(Per-instance keypoint data)
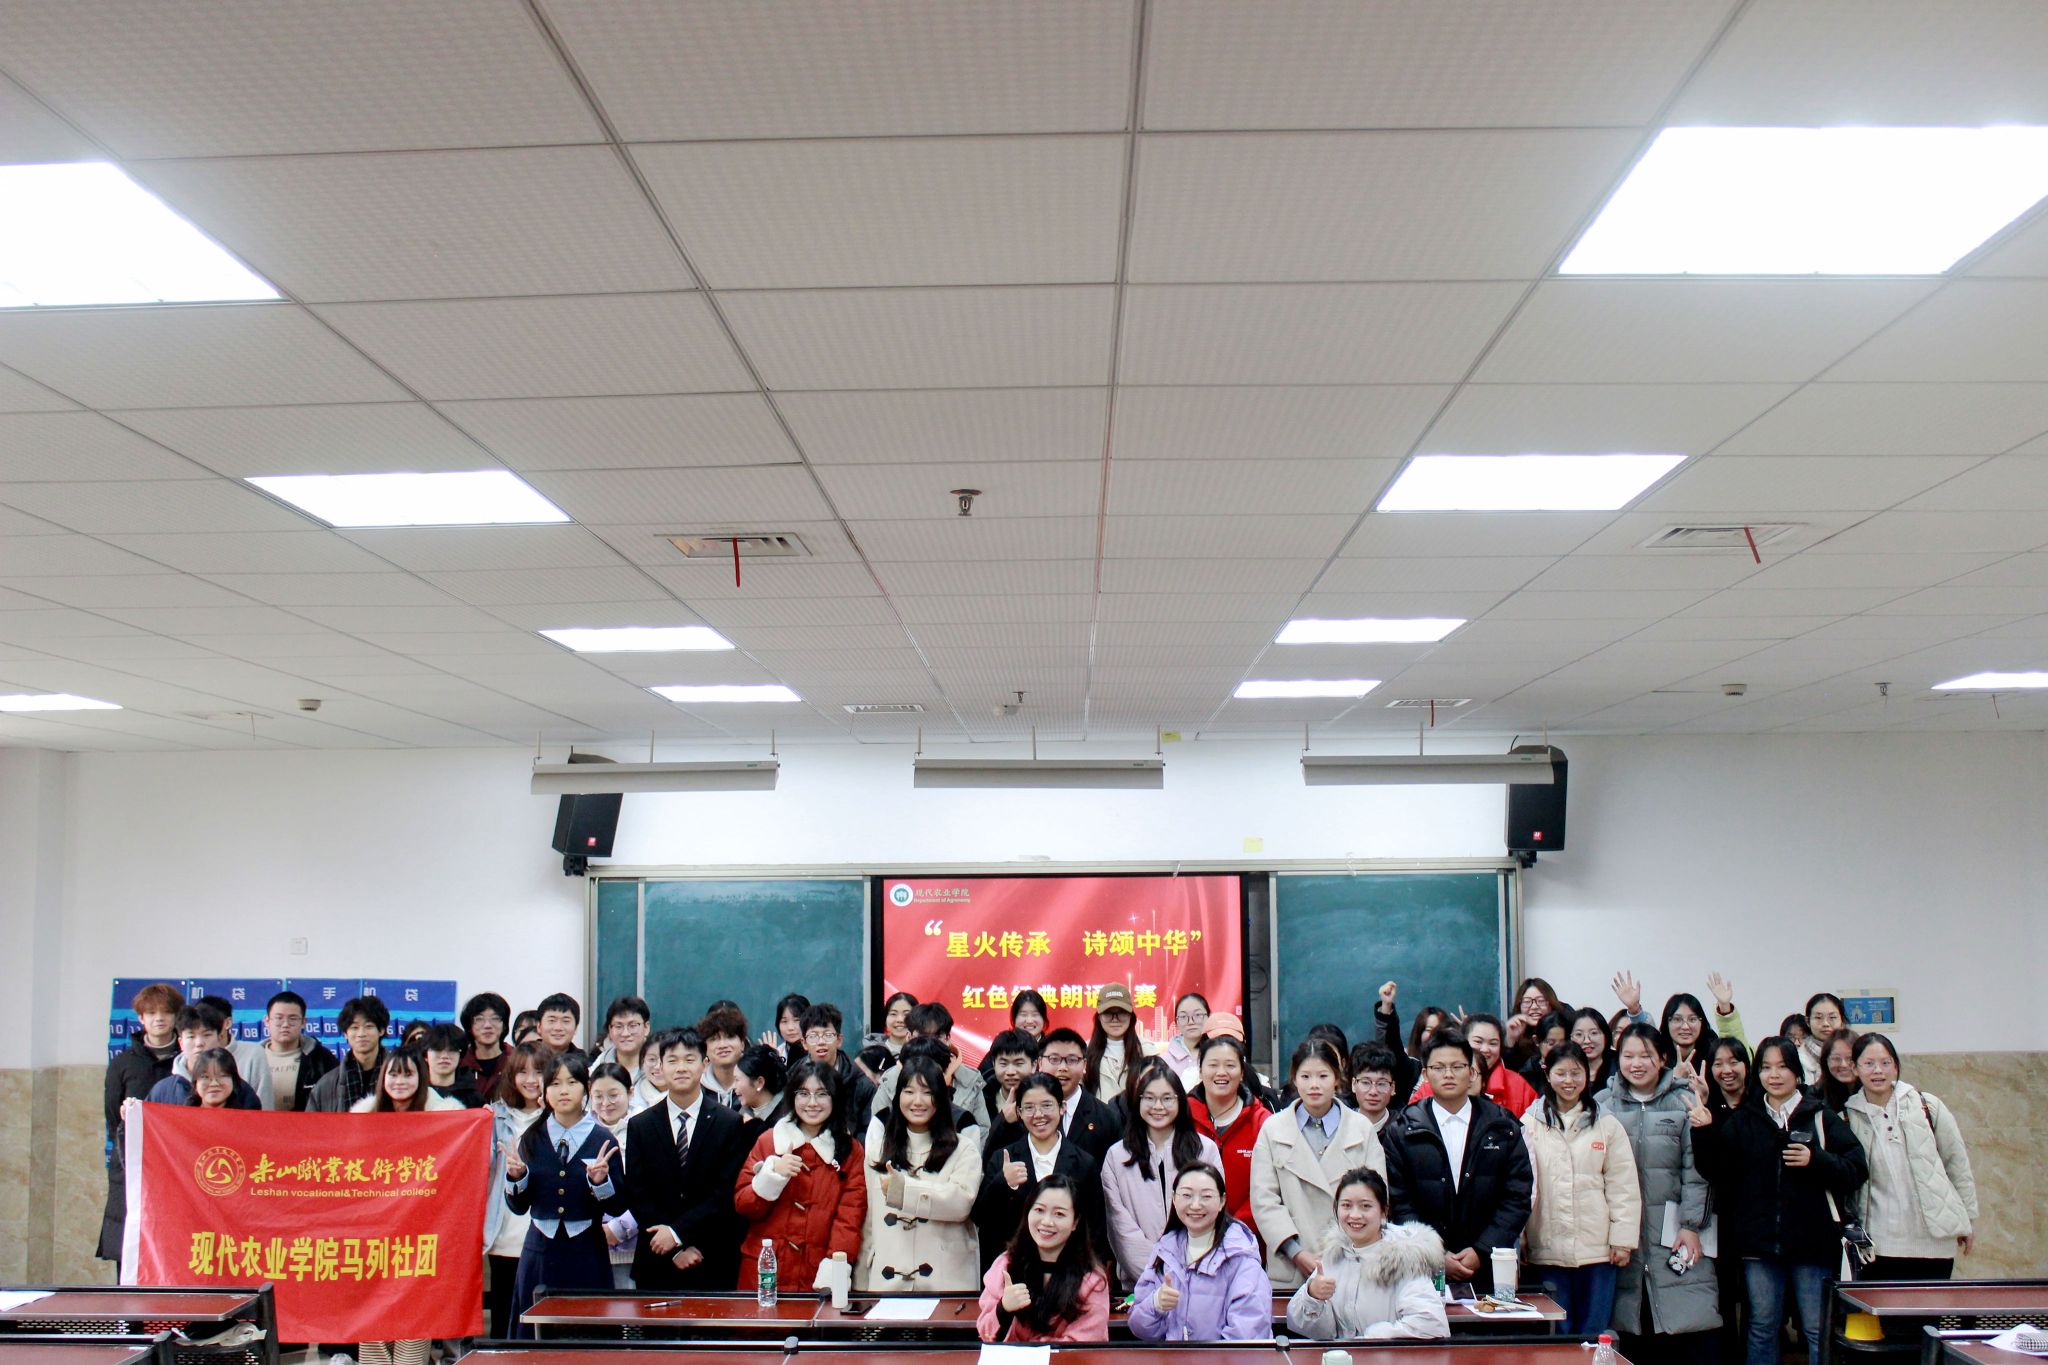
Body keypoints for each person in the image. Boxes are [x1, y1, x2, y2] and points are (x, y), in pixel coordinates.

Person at [1694, 1036, 1866, 1365]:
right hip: (1759, 1247)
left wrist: (1816, 1160)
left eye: (1782, 1067)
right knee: (1761, 1326)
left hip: (1812, 1246)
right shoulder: (1746, 1118)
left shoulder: (1820, 1116)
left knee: (1816, 1328)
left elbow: (1856, 1169)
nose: (1774, 1075)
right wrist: (1702, 1130)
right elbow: (1716, 1171)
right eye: (1766, 1067)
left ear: (1797, 1073)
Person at [1383, 1028, 1532, 1297]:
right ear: (1425, 1074)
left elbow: (1517, 1196)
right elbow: (1399, 1201)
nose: (1448, 1074)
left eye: (1457, 1066)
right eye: (1438, 1067)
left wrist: (1482, 1249)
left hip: (1489, 1266)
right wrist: (1435, 1254)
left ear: (1472, 1072)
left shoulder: (1502, 1126)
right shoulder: (1403, 1130)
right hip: (1422, 1268)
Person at [1604, 1023, 1721, 1365]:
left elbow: (1696, 1171)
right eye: (1628, 1056)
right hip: (1623, 1238)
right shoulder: (1603, 1104)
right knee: (1631, 1328)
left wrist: (1691, 1224)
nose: (1636, 1064)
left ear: (1663, 1059)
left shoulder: (1684, 1100)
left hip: (1675, 1233)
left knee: (1683, 1327)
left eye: (1645, 1056)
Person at [1521, 1043, 1640, 1335]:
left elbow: (1623, 1185)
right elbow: (1521, 1186)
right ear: (1547, 1075)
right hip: (1546, 1248)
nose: (1569, 1081)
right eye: (1561, 1073)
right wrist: (1521, 1237)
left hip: (1598, 1252)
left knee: (1593, 1333)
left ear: (1588, 1075)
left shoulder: (1606, 1124)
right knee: (1556, 1335)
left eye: (1576, 1073)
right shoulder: (1529, 1123)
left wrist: (1622, 1240)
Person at [501, 1050, 621, 1335]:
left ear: (586, 1089)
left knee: (587, 1332)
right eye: (555, 1083)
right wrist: (516, 1178)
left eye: (571, 1082)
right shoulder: (531, 1138)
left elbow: (618, 1206)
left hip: (587, 1251)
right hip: (540, 1252)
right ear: (544, 1092)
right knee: (535, 1331)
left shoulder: (603, 1139)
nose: (563, 1091)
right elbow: (518, 1206)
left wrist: (600, 1182)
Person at [623, 1026, 752, 1290]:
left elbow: (725, 1193)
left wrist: (678, 1233)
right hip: (657, 1257)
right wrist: (672, 1247)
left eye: (689, 1059)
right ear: (660, 1066)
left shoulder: (729, 1123)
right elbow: (638, 1193)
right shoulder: (640, 1125)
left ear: (704, 1064)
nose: (681, 1068)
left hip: (712, 1257)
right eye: (672, 1060)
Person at [1251, 1037, 1385, 1290]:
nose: (1314, 1085)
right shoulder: (1273, 1129)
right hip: (1291, 1266)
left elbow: (1378, 1198)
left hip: (1353, 1262)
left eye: (1323, 1076)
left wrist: (1346, 1249)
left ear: (1337, 1078)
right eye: (1305, 1076)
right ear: (1294, 1078)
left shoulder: (1361, 1129)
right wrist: (1296, 1252)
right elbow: (1264, 1200)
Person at [1843, 1033, 1976, 1280]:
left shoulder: (1927, 1105)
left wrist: (1967, 1220)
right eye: (1868, 1063)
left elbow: (1957, 1163)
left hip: (1935, 1240)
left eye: (1885, 1063)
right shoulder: (1847, 1117)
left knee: (1931, 1306)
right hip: (1878, 1244)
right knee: (1887, 1306)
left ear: (1895, 1066)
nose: (1878, 1071)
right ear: (1854, 1068)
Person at [735, 1057, 867, 1294]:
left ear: (835, 1098)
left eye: (822, 1094)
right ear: (792, 1097)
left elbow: (849, 1218)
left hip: (816, 1273)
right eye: (804, 1094)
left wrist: (835, 1265)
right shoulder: (769, 1141)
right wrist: (772, 1175)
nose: (812, 1103)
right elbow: (744, 1206)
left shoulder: (850, 1150)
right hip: (766, 1271)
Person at [859, 1054, 982, 1291]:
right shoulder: (879, 1147)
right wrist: (862, 1285)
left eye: (927, 1092)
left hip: (946, 1283)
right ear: (898, 1096)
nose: (918, 1101)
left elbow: (960, 1204)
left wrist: (904, 1191)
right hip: (888, 1283)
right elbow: (869, 1219)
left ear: (941, 1098)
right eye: (909, 1091)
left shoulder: (963, 1148)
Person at [1285, 1168, 1449, 1340]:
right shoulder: (1333, 1255)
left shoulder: (1405, 1259)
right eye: (1346, 1205)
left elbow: (1431, 1325)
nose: (1355, 1215)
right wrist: (1312, 1295)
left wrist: (1369, 1339)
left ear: (1384, 1211)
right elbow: (1308, 1328)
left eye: (1366, 1206)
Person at [1102, 1061, 1222, 1291]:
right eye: (1149, 1098)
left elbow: (1212, 1212)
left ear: (1180, 1101)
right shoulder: (1117, 1156)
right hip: (1138, 1285)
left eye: (1167, 1098)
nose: (1158, 1106)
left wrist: (1187, 1274)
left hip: (1199, 1281)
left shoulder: (1204, 1150)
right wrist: (1156, 1276)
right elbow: (1119, 1226)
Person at [976, 1072, 1108, 1274]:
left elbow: (1096, 1228)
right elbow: (980, 1218)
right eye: (1029, 1107)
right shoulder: (1003, 1158)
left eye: (1047, 1105)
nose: (1038, 1115)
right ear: (1019, 1112)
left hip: (1068, 1272)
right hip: (1013, 1270)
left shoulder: (1084, 1163)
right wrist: (1002, 1182)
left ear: (1062, 1107)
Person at [1128, 1163, 1273, 1341]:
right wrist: (1155, 1304)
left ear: (1222, 1201)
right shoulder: (1164, 1251)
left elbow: (1246, 1337)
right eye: (1186, 1195)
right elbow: (1139, 1328)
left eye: (1206, 1196)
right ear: (1174, 1198)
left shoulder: (1242, 1259)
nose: (1195, 1205)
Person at [100, 981, 184, 1262]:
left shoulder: (188, 1061)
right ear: (140, 1018)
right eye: (151, 1013)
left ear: (176, 1017)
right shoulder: (123, 1063)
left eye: (166, 1012)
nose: (159, 1018)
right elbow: (113, 1117)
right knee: (129, 1242)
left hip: (177, 1163)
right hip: (132, 1161)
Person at [978, 1174, 1111, 1343]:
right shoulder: (1005, 1265)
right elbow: (985, 1332)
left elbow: (1084, 1342)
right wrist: (1003, 1309)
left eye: (1059, 1214)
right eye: (1039, 1210)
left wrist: (1031, 1351)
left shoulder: (1092, 1279)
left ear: (1075, 1222)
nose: (1047, 1222)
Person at [485, 1040, 549, 1338]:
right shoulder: (496, 1115)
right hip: (504, 1232)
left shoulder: (561, 1116)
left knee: (541, 1319)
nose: (531, 1080)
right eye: (523, 1072)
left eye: (539, 1071)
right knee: (503, 1320)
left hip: (545, 1233)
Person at [1190, 1033, 1272, 1234]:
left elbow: (1268, 1187)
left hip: (1248, 1239)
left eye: (1230, 1065)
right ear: (1200, 1070)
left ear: (1242, 1072)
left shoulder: (1263, 1122)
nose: (1221, 1072)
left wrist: (1232, 1231)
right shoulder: (1182, 1116)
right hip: (1191, 1235)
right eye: (1213, 1065)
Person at [870, 1002, 990, 1129]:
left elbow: (982, 1129)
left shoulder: (970, 1079)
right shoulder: (891, 1079)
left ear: (948, 1039)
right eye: (923, 1036)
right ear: (909, 1037)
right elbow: (878, 1129)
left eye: (937, 1037)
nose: (930, 1043)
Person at [1409, 1013, 1538, 1118]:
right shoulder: (1438, 1082)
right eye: (1478, 1041)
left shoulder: (1518, 1086)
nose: (1485, 1049)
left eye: (1493, 1043)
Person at [146, 1002, 262, 1108]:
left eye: (207, 1035)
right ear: (181, 1043)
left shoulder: (241, 1091)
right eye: (191, 1036)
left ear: (220, 1038)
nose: (199, 1043)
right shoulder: (163, 1091)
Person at [588, 1060, 640, 1288]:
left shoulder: (645, 1127)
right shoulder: (584, 1131)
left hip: (635, 1246)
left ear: (630, 1092)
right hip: (590, 1245)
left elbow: (652, 1188)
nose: (605, 1103)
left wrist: (620, 1227)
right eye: (598, 1096)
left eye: (613, 1095)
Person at [307, 996, 390, 1112]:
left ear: (381, 1030)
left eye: (369, 1026)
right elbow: (311, 1121)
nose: (361, 1034)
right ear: (345, 1033)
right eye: (354, 1027)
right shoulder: (326, 1084)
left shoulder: (397, 1078)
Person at [799, 1002, 877, 1123]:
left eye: (828, 1035)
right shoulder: (792, 1078)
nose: (821, 1042)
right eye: (813, 1036)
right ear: (804, 1043)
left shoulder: (862, 1086)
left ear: (839, 1040)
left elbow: (868, 1130)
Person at [261, 989, 336, 1112]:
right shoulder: (254, 1057)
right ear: (267, 1021)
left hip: (307, 1123)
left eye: (293, 1019)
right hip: (259, 1123)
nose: (285, 1024)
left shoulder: (321, 1058)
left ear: (303, 1022)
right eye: (279, 1018)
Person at [1085, 983, 1148, 1107]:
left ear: (1131, 1016)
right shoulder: (1084, 1052)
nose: (1115, 1019)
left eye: (1121, 1013)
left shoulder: (1147, 1052)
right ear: (1099, 1017)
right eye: (1108, 1013)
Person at [1504, 977, 1570, 1078]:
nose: (1534, 1007)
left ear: (1551, 1004)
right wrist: (1510, 1041)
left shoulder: (1566, 1024)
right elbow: (1509, 1076)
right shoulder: (1514, 1033)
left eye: (1541, 1001)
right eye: (1527, 1002)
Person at [983, 1028, 1040, 1135]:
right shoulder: (979, 1098)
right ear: (994, 1064)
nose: (1010, 1072)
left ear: (1034, 1065)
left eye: (1018, 1064)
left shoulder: (1047, 1098)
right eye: (1003, 1064)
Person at [699, 1005, 750, 1111]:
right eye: (714, 1039)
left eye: (729, 1037)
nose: (722, 1045)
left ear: (742, 1044)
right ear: (705, 1049)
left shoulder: (755, 1083)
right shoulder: (695, 1088)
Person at [460, 992, 513, 1094]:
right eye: (479, 1019)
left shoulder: (515, 1060)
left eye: (495, 1018)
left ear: (504, 1025)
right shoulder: (460, 1063)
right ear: (469, 1026)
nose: (487, 1025)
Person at [420, 1021, 482, 1108]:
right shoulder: (416, 1095)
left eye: (452, 1050)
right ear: (425, 1055)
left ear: (460, 1055)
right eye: (437, 1049)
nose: (444, 1056)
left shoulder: (473, 1098)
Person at [1347, 1042, 1403, 1136]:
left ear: (1393, 1088)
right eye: (1365, 1082)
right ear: (1353, 1084)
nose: (1373, 1092)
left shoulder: (1403, 1127)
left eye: (1381, 1084)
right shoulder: (1340, 1124)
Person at [594, 995, 652, 1083]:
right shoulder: (599, 1065)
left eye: (632, 1026)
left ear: (646, 1028)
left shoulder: (660, 1066)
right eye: (618, 1026)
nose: (625, 1033)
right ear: (610, 1030)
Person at [734, 1043, 787, 1136]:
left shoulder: (785, 1120)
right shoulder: (736, 1111)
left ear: (759, 1082)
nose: (734, 1086)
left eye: (737, 1080)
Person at [1162, 993, 1209, 1085]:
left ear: (1209, 1016)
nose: (1191, 1022)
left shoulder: (1218, 1053)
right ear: (1176, 1022)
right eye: (1183, 1016)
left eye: (1197, 1015)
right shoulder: (1164, 1060)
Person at [1570, 1006, 1619, 1093]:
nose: (1587, 1041)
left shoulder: (1619, 1065)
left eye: (1594, 1033)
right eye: (1579, 1034)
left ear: (1605, 1036)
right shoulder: (1563, 1066)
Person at [1799, 993, 1846, 1086]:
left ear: (1842, 1021)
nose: (1825, 1024)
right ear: (1807, 1021)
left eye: (1832, 1017)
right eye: (1818, 1017)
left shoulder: (1854, 1054)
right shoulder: (1798, 1057)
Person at [180, 1047, 244, 1110]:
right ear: (195, 1083)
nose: (214, 1084)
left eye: (222, 1075)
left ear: (233, 1080)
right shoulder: (183, 1114)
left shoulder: (244, 1115)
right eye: (205, 1077)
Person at [1819, 1028, 1861, 1112]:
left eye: (1850, 1058)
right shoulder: (1816, 1097)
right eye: (1836, 1058)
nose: (1844, 1065)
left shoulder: (1874, 1094)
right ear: (1825, 1061)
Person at [761, 993, 809, 1061]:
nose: (790, 1028)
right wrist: (772, 1060)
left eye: (797, 1020)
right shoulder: (778, 1052)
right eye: (784, 1021)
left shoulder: (817, 1051)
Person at [872, 991, 917, 1060]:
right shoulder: (872, 1051)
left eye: (907, 1014)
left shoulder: (925, 1052)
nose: (900, 1020)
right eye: (893, 1014)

Exercise -
Taking the lines above, repeat exactly those from the line that contains "left elbow: (1856, 1169)" through the line that contains "right shoulder: (1403, 1130)", and both of those lines as well. Include nothing else.

Answer box -
left elbow: (1856, 1169)
nose: (1774, 1075)
right wrist: (1702, 1130)
right elbow: (1716, 1171)
right eye: (1766, 1067)
left ear: (1797, 1073)
Person at [1383, 1028, 1532, 1297]:
right ear: (1425, 1074)
left elbow: (1517, 1196)
right elbow: (1399, 1201)
nose: (1448, 1074)
left eye: (1457, 1066)
right eye: (1438, 1067)
left wrist: (1482, 1249)
left hip: (1489, 1266)
right wrist: (1435, 1254)
left ear: (1472, 1072)
left shoulder: (1502, 1126)
right shoulder: (1403, 1130)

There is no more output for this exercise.